The litigations and enforcement environment continues to evolve for banks. Responding to government investigations and enforcement actions is becoming steadily more demanding. During this panel, regulators and senior representatives from banks will provide insights into the hallmarks of a good internal investigation, current enforcement priorities and initiatives, ongoing challenges as well as issues relating to institutional vs. individual accountability, interagency coordination of enforcement actions, the appropriate role of compliance monitors, and what some observers increasingly refer to as "regulation by enforcement."
Artificial Intelligence has been around for a while however advances in computing and data have made it more useful.

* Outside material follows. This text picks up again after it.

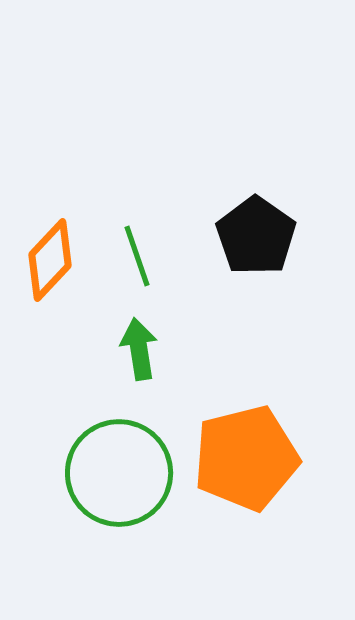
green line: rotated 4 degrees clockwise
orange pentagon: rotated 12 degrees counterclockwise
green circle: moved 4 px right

We will discuss the applications that will help to transform the banking and payments universe from Credit Underwriting, Customer Monitoring, Fraud and Compliance and Customer Servicing.
Since the crisis, U.S. and global bank regulators have raised expectations for bank boards of directors, and have proposed a broad-range of new responsibilities. As a consequence, unprecedented demands are being placed on the time, ability and expertise of the board and individual directors. How can a board, as a practical matter, competently satisfy this burgeoning set of regulatory requirements while still fulfilling all of the other fiduciary and strategic obligations expected of modern directors? This panel, including directors and leading experts in bank corporate governance, will discuss how the new administration and agency leadership can contribute to sound board governance as well as other cutting-edge issues and challenges facing boards of directors including the role of the board in a rapidly evolving digital environment.

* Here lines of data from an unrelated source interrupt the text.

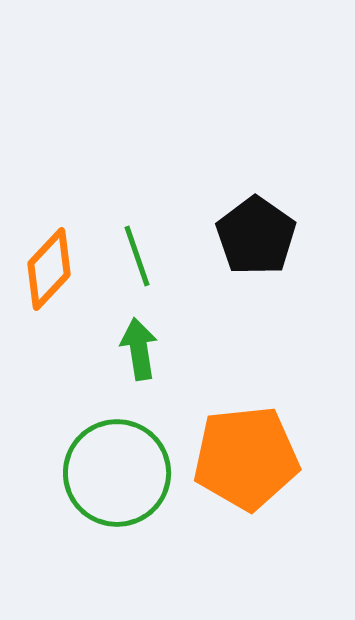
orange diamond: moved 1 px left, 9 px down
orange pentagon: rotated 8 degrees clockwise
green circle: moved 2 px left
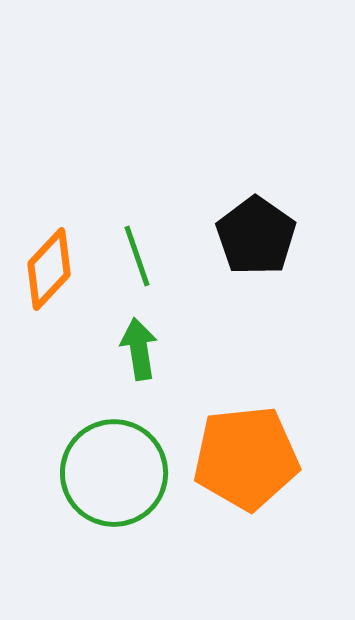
green circle: moved 3 px left
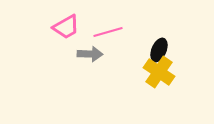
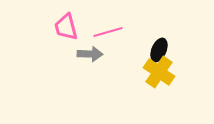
pink trapezoid: rotated 104 degrees clockwise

The panel will focus on the changes in regulatory policy under the current Administration, including with respect to supervisory ratings (such as the Federal Reserve’s proposed new rating system for Large Financial Institutions), the Community Reinvestment Act, BSA/AML, commercial real estate and other topics. Among other developments in this area, panelists will discuss the relationship between supervision and a bank’s ability to expand via mergers and acquisitions and other means. The panel also will explore practical approaches to effectively and efficiently navigate the regulatory approval process. Specific topics to be discussed include: lessons from recent transactions, ways to expedite the approval process, and opportunities to seek informal guidance.